++++ Приведённый отрывок
Но в ту пору я ничего не знала об этом. Освобождённая от мыслей о перепечатках стихов, я встретила гэбистов словами:
— С вами не соскучишься.
А когда во время обыска пришёл Витя и тоже прореагировал на них с порога: «Ба, знакомые всё лица», я сказала:
— Ну вот, Витенька, у меня, наконец, есть время и место зашить тебе подкладку на плаще.
И устроившись с иголкой под взглядом удивлённых гэбистов, читала Вите стихи Семёна Гудзенко: «Нас не надо жалеть, ведь и мы б никого не жалели, мы пред нашей Россией, как пред Господом-Богом, чисты»…
Что в жизни начался совсем другой отсчёт времени — всё ещё внутренне не верилось…
Это может показаться странным, но сначала в Большой Дом мы рвались сами. Витя просто пошёл туда назавтра после обыска выяснять, что и по какому случаю у него искали, чем, естественно, вызвал в непривычном к такому учреждении переполох. Я звонила туда каждый день, спрашивала, что с мужем, просила принять, объяснить, в чём его обвиняют. Разумеется, никто и не думал нам ничего объяснять.
++++++++
++++ Исходные данные
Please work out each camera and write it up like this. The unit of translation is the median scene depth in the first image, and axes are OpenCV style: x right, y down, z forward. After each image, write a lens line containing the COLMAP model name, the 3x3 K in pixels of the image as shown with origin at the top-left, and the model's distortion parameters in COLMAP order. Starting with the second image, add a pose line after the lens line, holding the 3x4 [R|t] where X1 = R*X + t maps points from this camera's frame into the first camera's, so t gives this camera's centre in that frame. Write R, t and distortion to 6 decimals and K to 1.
++++++++
++++ Исходные данные
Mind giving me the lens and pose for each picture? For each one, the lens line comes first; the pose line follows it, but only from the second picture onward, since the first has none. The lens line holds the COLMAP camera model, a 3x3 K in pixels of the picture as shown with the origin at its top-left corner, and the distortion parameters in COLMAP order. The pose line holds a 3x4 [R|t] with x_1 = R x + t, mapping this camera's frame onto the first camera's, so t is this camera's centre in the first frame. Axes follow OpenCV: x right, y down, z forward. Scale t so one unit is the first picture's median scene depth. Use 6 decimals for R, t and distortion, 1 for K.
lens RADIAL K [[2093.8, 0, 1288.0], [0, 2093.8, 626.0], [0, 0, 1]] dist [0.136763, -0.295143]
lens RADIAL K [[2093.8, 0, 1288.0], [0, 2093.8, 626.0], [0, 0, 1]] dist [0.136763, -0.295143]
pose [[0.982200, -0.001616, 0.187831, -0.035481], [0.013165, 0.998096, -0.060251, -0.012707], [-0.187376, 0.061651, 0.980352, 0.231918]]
++++++++
++++ Исходные данные
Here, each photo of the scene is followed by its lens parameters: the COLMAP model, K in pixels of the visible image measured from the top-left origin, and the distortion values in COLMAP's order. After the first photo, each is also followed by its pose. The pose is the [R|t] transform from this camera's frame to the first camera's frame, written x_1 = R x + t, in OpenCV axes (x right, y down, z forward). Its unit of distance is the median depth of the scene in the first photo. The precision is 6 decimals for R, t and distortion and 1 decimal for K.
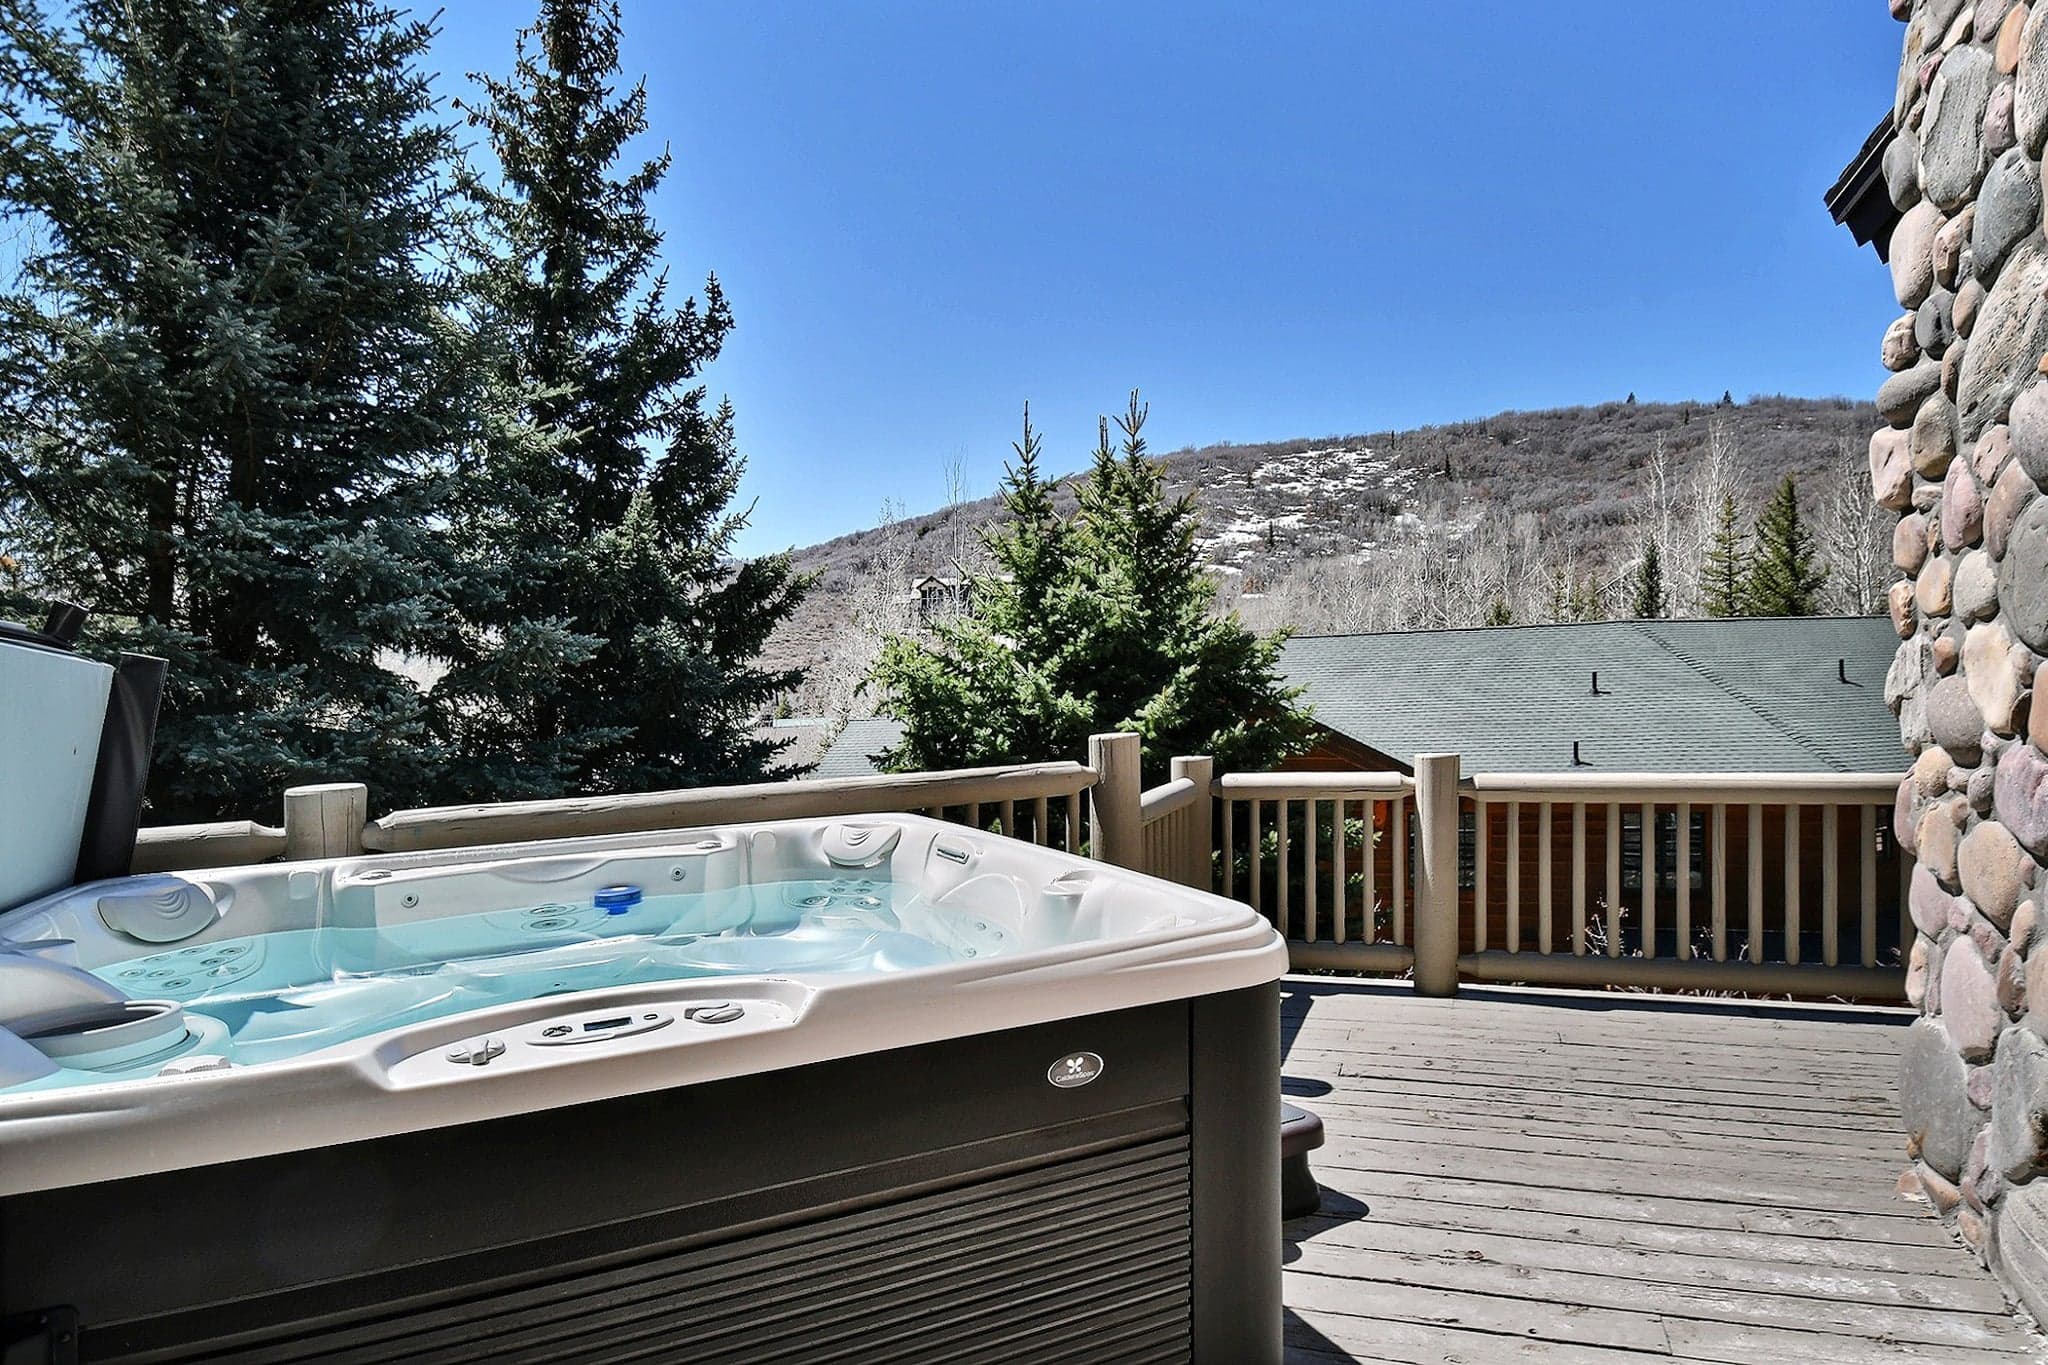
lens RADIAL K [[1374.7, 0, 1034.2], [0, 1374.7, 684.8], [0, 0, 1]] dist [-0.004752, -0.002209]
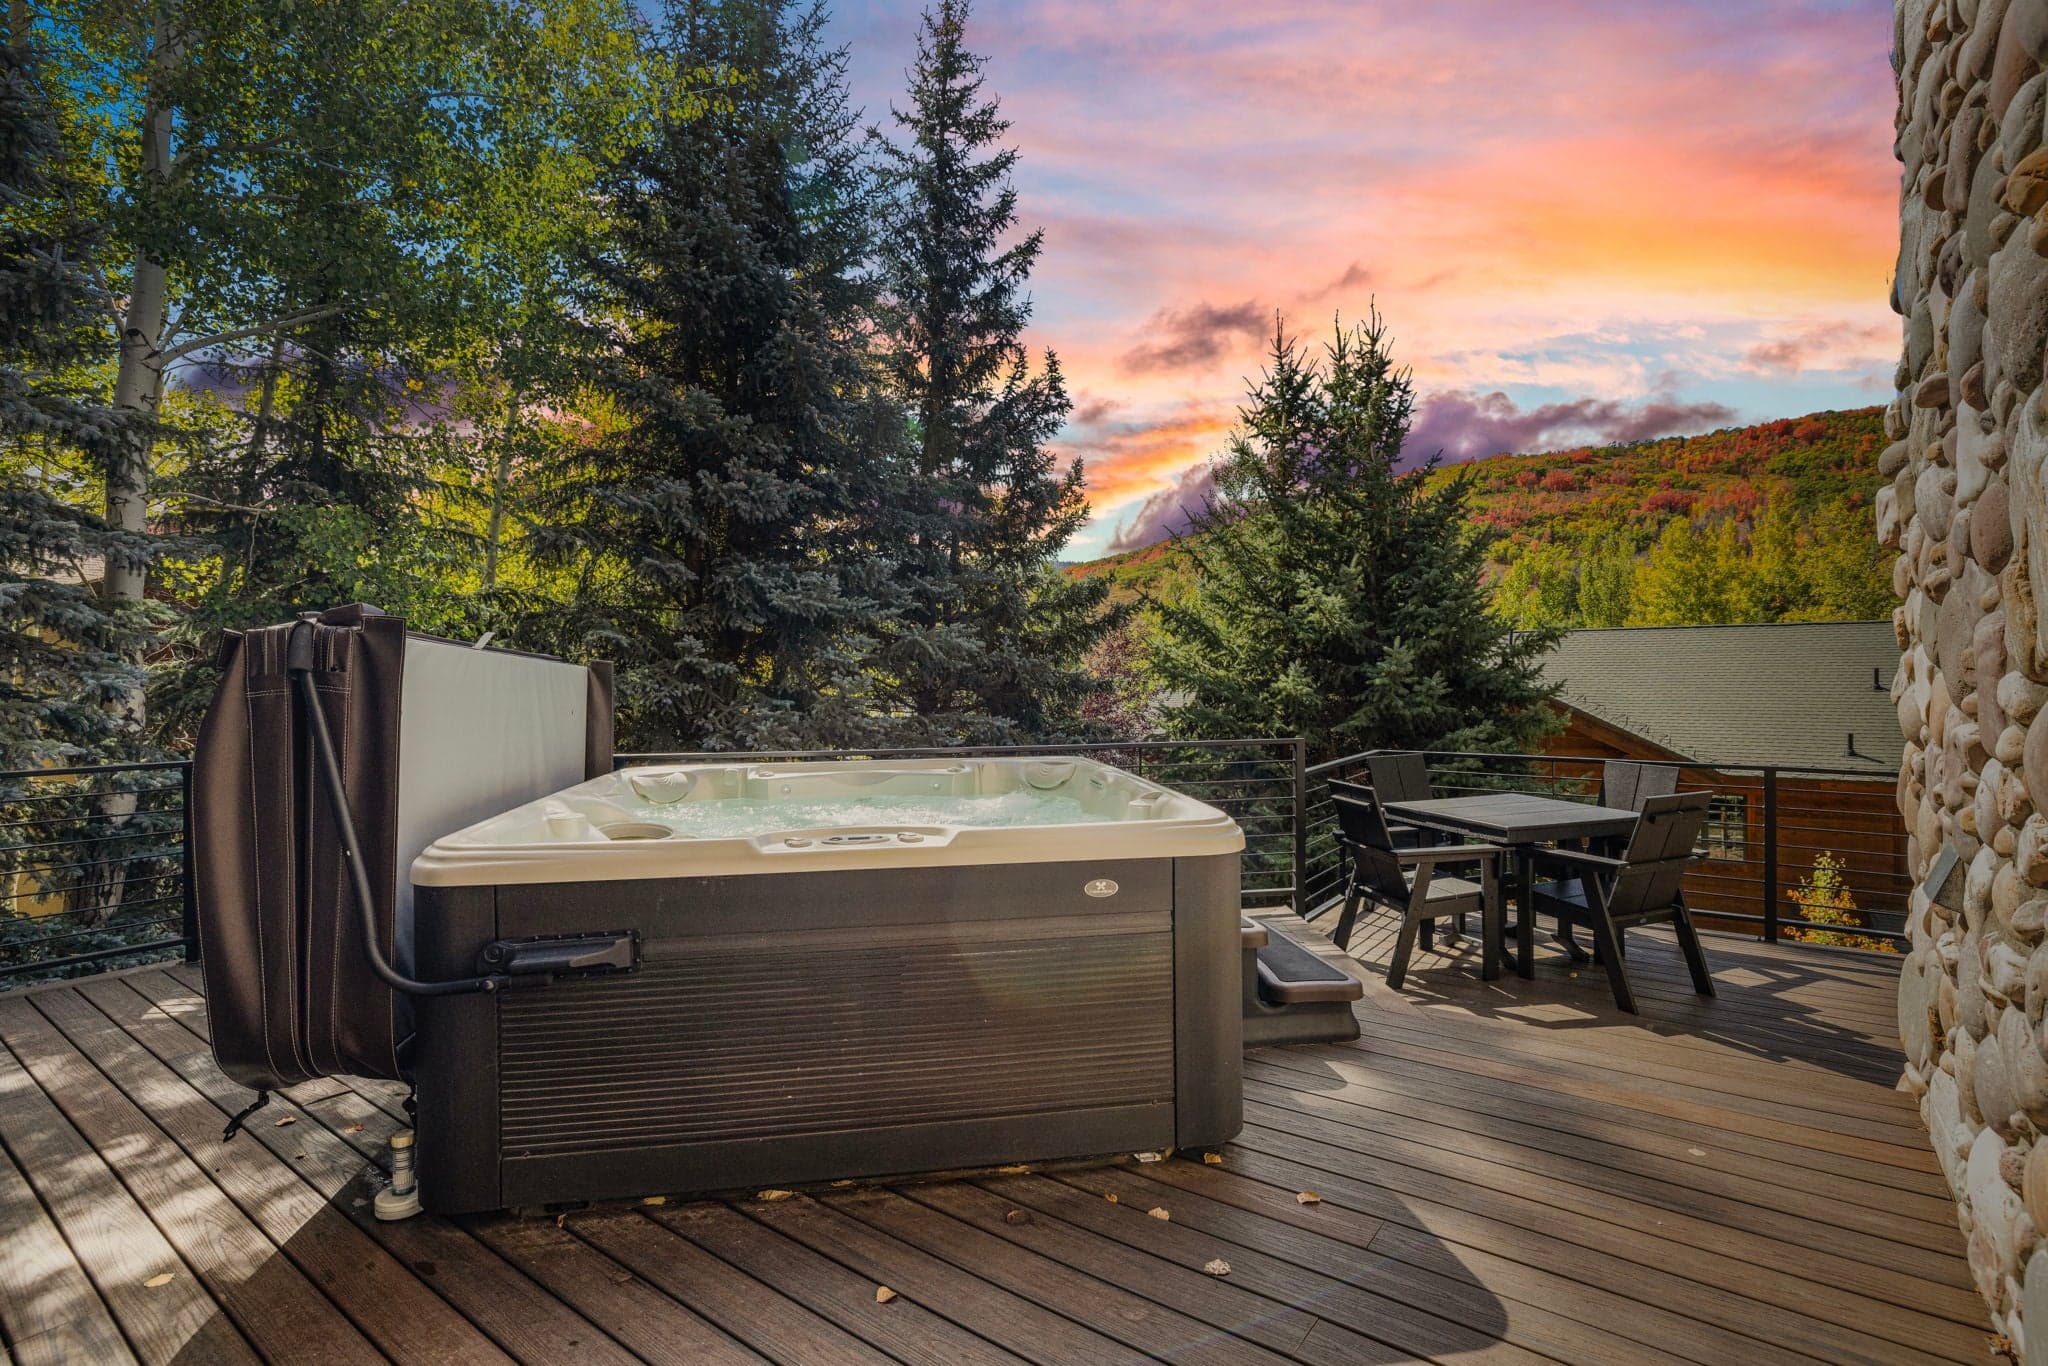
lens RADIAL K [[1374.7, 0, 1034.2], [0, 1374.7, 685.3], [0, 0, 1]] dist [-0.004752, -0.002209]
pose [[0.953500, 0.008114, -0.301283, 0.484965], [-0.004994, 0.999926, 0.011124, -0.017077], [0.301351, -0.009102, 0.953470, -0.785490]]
++++++++
◆ **Условия задания**
Перепечатайте из отрывка об обыске всё, начиная со слов «А когда во время» и вплоть до слов «подкладку на плаще.» включительно, ничего не меняя. Записи представляют собой отдельный материал, не связанный с отрывком.

◆ **Результат**
А когда во время обыска пришёл Витя и тоже прореагировал на них с порога: «Ба, знакомые всё лица», я сказала:
— Ну вот, Витенька, у меня, наконец, есть время и место зашить тебе подкладку на плаще.